How else could it be done?
A better choice is to create a new type. A new type that is specific to your domain. That enforces the limits of your domain. That collects all of the logic that belongs to that domain into one bounded context. That abstracts the implementation of the domain away from the user and focuses on the functionality.
Sticking with the string
/email, changing your APIs to take an email address instead of a string solves all of the issues above. Instead of getting an InvalidEmailAddress
error from the SendEmail
function the user gets an error when they try to create an email address. The problem is very localized. It’s a problem creating the address, not one of 12 possible errors when sending the email.
You never need to remember to check if the input string is a valid email address. You know it is when you get it because every email address created has been validated. Do the construction right and they can’t even send in an uninitialized email address.

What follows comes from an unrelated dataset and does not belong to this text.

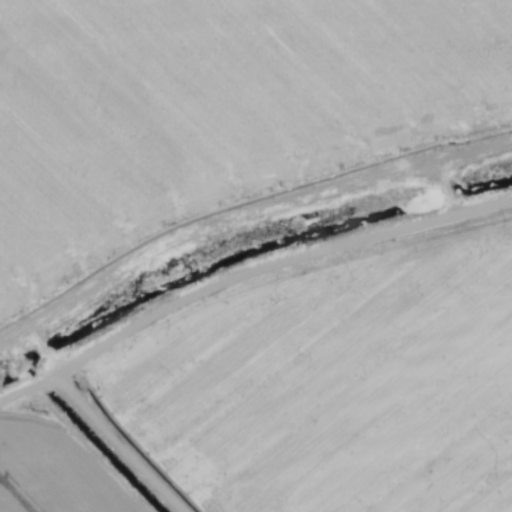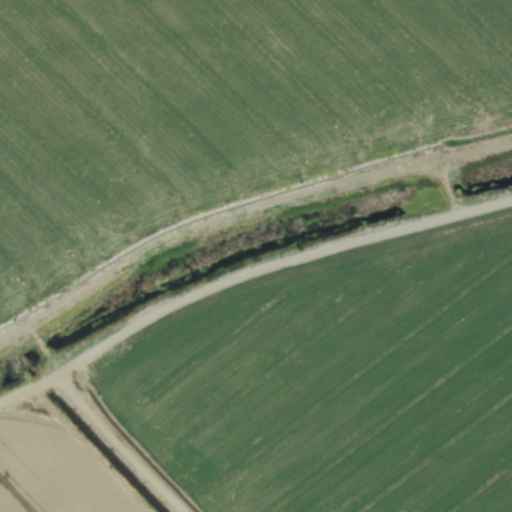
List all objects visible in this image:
crop: (256, 256)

If for some reason later you want/need to change from taking a single string to creating an email address from a username and domain you just do it. You can create a new constructor that does whatever you want with whatever validation you think is appropriate. All without impacting your users.
And best of all, this happens at compile time. Get the order of the parameters wrong and the types are wrong. A whole class of possible errors is avoided by ensuring it fails long before it gets deployed.
Because the best way to fix an error is to make sure it doesn’t happen in the first place.